(GIVEN RECORDS)
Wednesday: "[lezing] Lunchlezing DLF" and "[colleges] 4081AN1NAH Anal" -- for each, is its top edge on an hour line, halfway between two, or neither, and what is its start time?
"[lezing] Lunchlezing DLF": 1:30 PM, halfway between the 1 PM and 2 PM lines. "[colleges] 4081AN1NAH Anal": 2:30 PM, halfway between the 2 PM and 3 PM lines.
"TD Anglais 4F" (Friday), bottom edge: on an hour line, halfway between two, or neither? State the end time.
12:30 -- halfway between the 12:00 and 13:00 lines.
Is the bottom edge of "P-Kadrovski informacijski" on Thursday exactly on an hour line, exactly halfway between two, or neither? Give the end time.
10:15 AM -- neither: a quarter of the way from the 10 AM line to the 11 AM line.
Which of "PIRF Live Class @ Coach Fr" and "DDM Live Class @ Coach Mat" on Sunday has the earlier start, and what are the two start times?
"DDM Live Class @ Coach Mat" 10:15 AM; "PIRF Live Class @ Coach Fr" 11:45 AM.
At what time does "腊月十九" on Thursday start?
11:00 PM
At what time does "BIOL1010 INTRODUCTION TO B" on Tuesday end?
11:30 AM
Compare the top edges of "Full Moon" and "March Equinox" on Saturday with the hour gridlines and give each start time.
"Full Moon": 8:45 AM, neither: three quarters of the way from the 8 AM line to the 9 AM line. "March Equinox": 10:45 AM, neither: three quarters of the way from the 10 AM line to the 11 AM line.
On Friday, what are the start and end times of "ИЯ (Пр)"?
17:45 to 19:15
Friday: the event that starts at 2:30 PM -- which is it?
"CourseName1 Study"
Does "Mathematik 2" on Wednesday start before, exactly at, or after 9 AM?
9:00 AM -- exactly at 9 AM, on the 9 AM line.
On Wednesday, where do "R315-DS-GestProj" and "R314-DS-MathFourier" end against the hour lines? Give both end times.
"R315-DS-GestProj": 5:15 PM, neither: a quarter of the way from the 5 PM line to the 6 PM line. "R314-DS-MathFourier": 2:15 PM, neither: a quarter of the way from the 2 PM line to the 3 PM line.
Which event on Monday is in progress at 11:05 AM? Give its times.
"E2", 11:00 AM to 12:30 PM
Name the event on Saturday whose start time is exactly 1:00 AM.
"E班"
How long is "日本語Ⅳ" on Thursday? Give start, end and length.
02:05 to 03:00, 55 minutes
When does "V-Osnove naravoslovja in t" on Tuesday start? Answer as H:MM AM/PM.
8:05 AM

(GIVEN INSTRUCTION)
Change every "Wednesday" in the data above to "Wed" and leave everything else as it is.

(EXERCISE SOLUTION)
Wed: "[lezing] Lunchlezing DLF" and "[colleges] 4081AN1NAH Anal" -- for each, is its top edge on an hour line, halfway between two, or neither, and what is its start time?
"[lezing] Lunchlezing DLF": 1:30 PM, halfway between the 1 PM and 2 PM lines. "[colleges] 4081AN1NAH Anal": 2:30 PM, halfway between the 2 PM and 3 PM lines.
"TD Anglais 4F" (Friday), bottom edge: on an hour line, halfway between two, or neither? State the end time.
12:30 -- halfway between the 12:00 and 13:00 lines.
Is the bottom edge of "P-Kadrovski informacijski" on Thursday exactly on an hour line, exactly halfway between two, or neither? Give the end time.
10:15 AM -- neither: a quarter of the way from the 10 AM line to the 11 AM line.
Which of "PIRF Live Class @ Coach Fr" and "DDM Live Class @ Coach Mat" on Sunday has the earlier start, and what are the two start times?
"DDM Live Class @ Coach Mat" 10:15 AM; "PIRF Live Class @ Coach Fr" 11:45 AM.
At what time does "腊月十九" on Thursday start?
11:00 PM
At what time does "BIOL1010 INTRODUCTION TO B" on Tuesday end?
11:30 AM
Compare the top edges of "Full Moon" and "March Equinox" on Saturday with the hour gridlines and give each start time.
"Full Moon": 8:45 AM, neither: three quarters of the way from the 8 AM line to the 9 AM line. "March Equinox": 10:45 AM, neither: three quarters of the way from the 10 AM line to the 11 AM line.
On Friday, what are the start and end times of "ИЯ (Пр)"?
17:45 to 19:15
Friday: the event that starts at 2:30 PM -- which is it?
"CourseName1 Study"
Does "Mathematik 2" on Wed start before, exactly at, or after 9 AM?
9:00 AM -- exactly at 9 AM, on the 9 AM line.
On Wed, where do "R315-DS-GestProj" and "R314-DS-MathFourier" end against the hour lines? Give both end times.
"R315-DS-GestProj": 5:15 PM, neither: a quarter of the way from the 5 PM line to the 6 PM line. "R314-DS-MathFourier": 2:15 PM, neither: a quarter of the way from the 2 PM line to the 3 PM line.
Which event on Monday is in progress at 11:05 AM? Give its times.
"E2", 11:00 AM to 12:30 PM
Name the event on Saturday whose start time is exactly 1:00 AM.
"E班"
How long is "日本語Ⅳ" on Thursday? Give start, end and length.
02:05 to 03:00, 55 minutes
When does "V-Osnove naravoslovja in t" on Tuesday start? Answer as H:MM AM/PM.
8:05 AM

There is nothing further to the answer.